Based on these insights, we can characterize passive investing more by what it is NOT, than what it is. A broad market passive fund is NOT a collection of mostly value creating securities (over their lifetimes) nor is it an efficient way to gain exposure to businesses that do create long-term value.
Yet another useful lesson from Bessembinder's study is that it lends historical perspective to individual stock returns by illustrating some important changes over time. For instance, "the percentage of stocks that generate lifetime returns less than those on Treasury bills is larger for stocks that entered the CRSP database in recent decades." So, as skewed as the returns have been, they have become even more so over time. This progression is evidenced by the fact that "the median lifetime return is negative for stocks entering the database in every decade since 1977."

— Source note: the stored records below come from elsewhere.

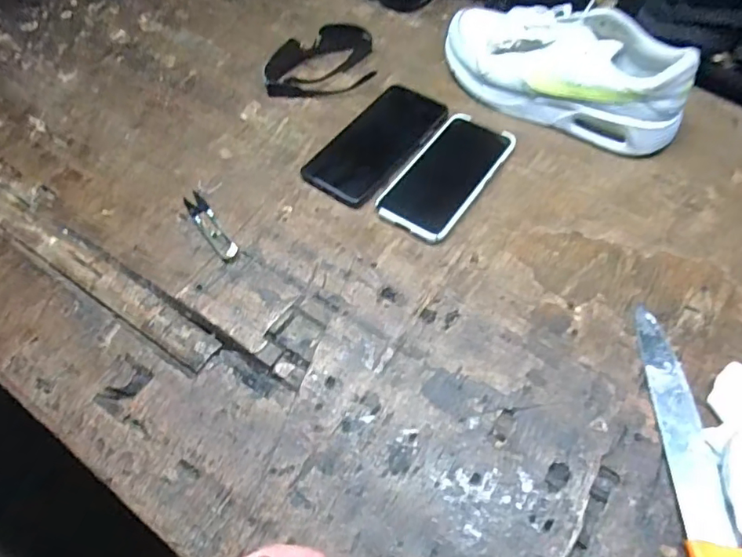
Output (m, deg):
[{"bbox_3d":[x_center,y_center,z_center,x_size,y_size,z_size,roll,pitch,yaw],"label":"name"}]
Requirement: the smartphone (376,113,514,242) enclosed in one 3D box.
[{"bbox_3d":[0.076,-0.104,0.512,0.077,0.013,0.158,29,64,21],"label":"smartphone"}]

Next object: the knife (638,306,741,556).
[{"bbox_3d":[0.225,0.147,0.344,0.033,0.016,0.280,2,57,5],"label":"knife"}]

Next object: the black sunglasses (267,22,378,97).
[{"bbox_3d":[-0.062,-0.264,0.613,0.129,0.033,0.085,-8,57,-1],"label":"black sunglasses"}]

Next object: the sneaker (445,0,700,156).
[{"bbox_3d":[0.198,-0.226,0.540,0.258,0.091,0.094,27,63,20],"label":"sneaker"}]

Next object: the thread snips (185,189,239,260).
[{"bbox_3d":[-0.156,-0.052,0.493,0.020,0.004,0.095,-33,61,-16],"label":"thread snips"}]

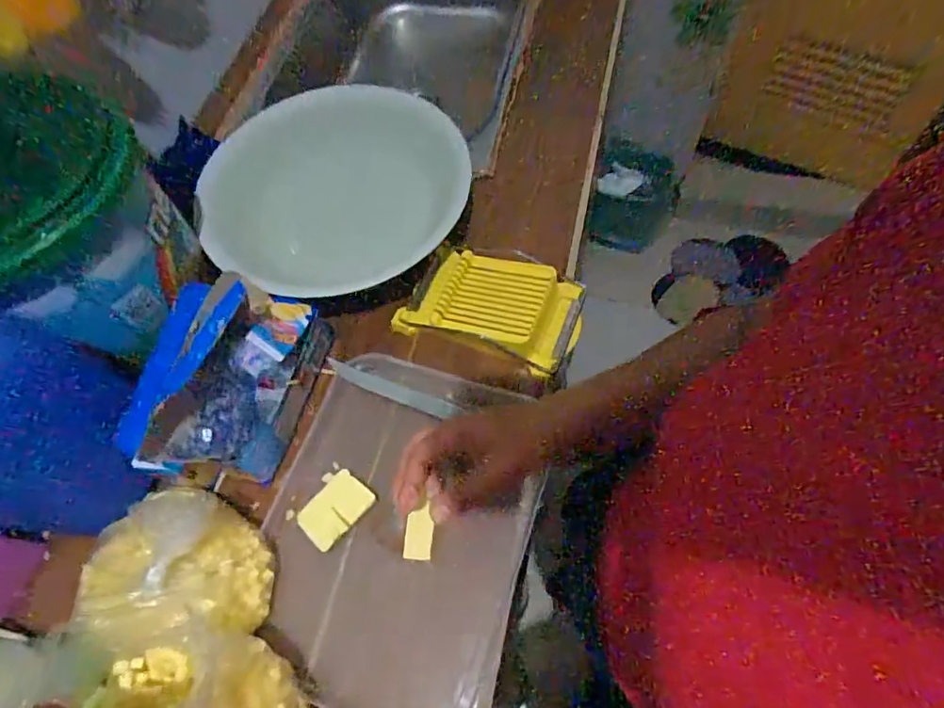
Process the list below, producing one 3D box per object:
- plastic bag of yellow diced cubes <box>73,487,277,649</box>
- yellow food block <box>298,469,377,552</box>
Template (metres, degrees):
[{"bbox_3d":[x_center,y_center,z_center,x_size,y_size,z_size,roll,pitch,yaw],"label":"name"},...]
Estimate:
[{"bbox_3d":[-0.256,0.174,0.452,0.153,0.091,0.118,9,66,11],"label":"plastic bag of yellow diced cubes"},{"bbox_3d":[-0.129,0.148,0.511,0.043,0.014,0.066,37,74,21],"label":"yellow food block"}]

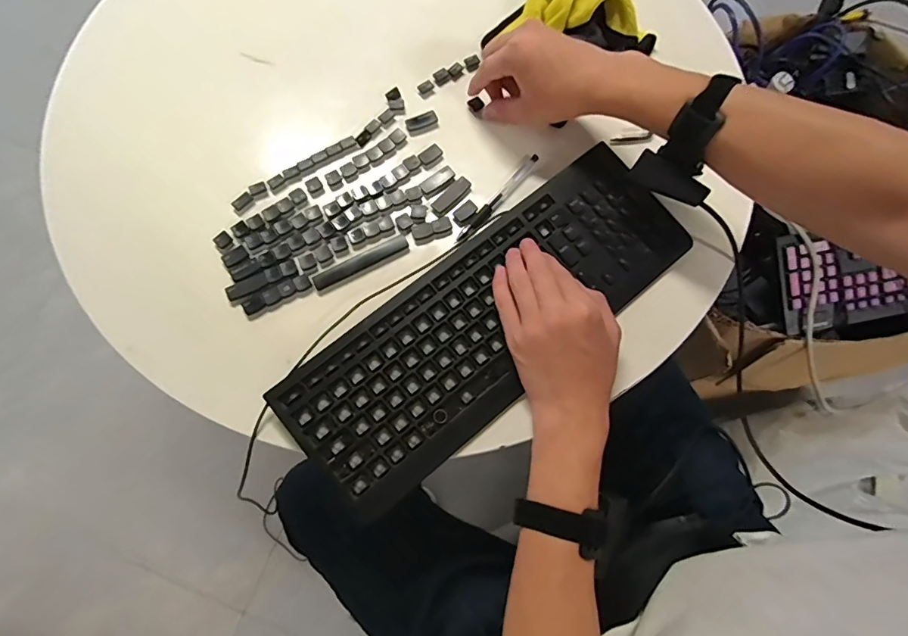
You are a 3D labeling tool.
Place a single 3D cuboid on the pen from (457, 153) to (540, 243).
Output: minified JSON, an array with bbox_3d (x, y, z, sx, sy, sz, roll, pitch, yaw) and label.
[{"bbox_3d":[0.048,-0.126,0.510,0.012,0.008,0.131,39,75,10],"label":"pen"}]

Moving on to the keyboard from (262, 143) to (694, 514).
[{"bbox_3d":[0.039,-0.005,0.465,0.410,0.027,0.143,-39,75,-11],"label":"keyboard"}]

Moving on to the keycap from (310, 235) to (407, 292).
[{"bbox_3d":[-0.093,-0.056,0.488,0.100,0.005,0.019,-27,75,-10],"label":"keycap"}]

Not surprisingly, the worsening trend in performance also coincides with "a sharp decline in survival rates for newly listed firms after 1980." While a number of potential causes are at play, prominent ones feature the increased prevalence of stocks "with high asset growth but low profitability". History suggests this combination leads to lower survival rates.
This history is especially interesting because it contrasts so sharply with today's market ethos. For example, many of the current market darlings such as Netflix and Tesla not only exhibit high growth and low profitability, but also embrace and promote those attributes. History suggests such companies are overfit for very specific business conditions that are unlikely to persist and therefore are unlikely to survive more challenging conditions.

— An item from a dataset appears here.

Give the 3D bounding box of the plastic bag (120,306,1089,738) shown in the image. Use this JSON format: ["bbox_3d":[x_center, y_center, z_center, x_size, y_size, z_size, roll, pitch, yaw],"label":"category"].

The issue of resilience is one that Nassim Taleb captured well in his book, Antifragile. For example, he described how he only drinks wine, water, and coffee based on the logic that liquids that are at least a thousand years old have been adequately tested for fitness. While Taleb's standards of fitness for beverages may be extreme, the point is still a valid one: With such a long history, these beverages have proven themselves safe over a wide variety of conditions.
The concept of resilience is also critical for long-term investors. Part of the reason is that companies that regularly operate at (or beyond) the thresholds of prudence are completely beholden to the graces of a favorable environment. Just as soon as things become even modestly more difficult for whatever reason, they do not have the wherewithal to survive.

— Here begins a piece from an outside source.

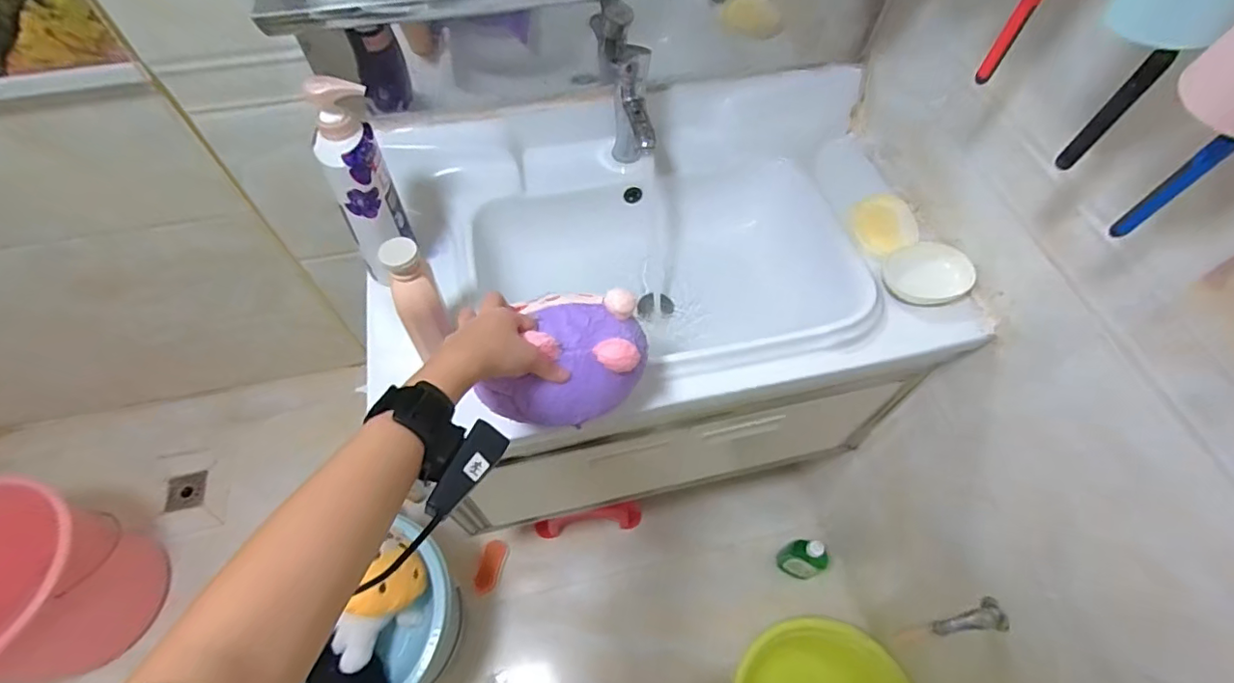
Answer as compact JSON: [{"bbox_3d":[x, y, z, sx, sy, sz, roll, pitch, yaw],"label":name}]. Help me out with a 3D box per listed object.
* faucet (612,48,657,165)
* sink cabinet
[{"bbox_3d":[0.023,-0.293,0.749,0.044,0.163,0.109,-3,59,-3],"label":"faucet"},{"bbox_3d":[0.052,-0.006,0.997,0.771,0.713,0.479,-11,60,-8],"label":"sink cabinet"}]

This matters because for firms to be able to create a great deal of wealth, they must be able to generate excess returns, and also to do so repeatedly so returns can compound. That means survivability is also a precondition for significant wealth creation.
It really helps for long-term investors to keep this in mind. When stocks keep running up with little fundamental support, it is easy to get caught up and lose perspective. Bessembinder’s study provides a striking reminder that the vast majority of these price moves do not reflect lasting value creation. In order to track lasting value creation, it takes company and industry research along with detailed analysis of economic returns and sustainable growth rates.
Finally, one of the great benefits of studying history is that it expands understanding well beyond our own personal experiences. Bessembinder's study provides useful historical context but also much more. By uncovering the net returns of individual stocks over Treasuries, he also creates a much richer understanding from which to evaluate active and passive approaches to investing. Time will tell which approach is more useful for investors with long time horizons.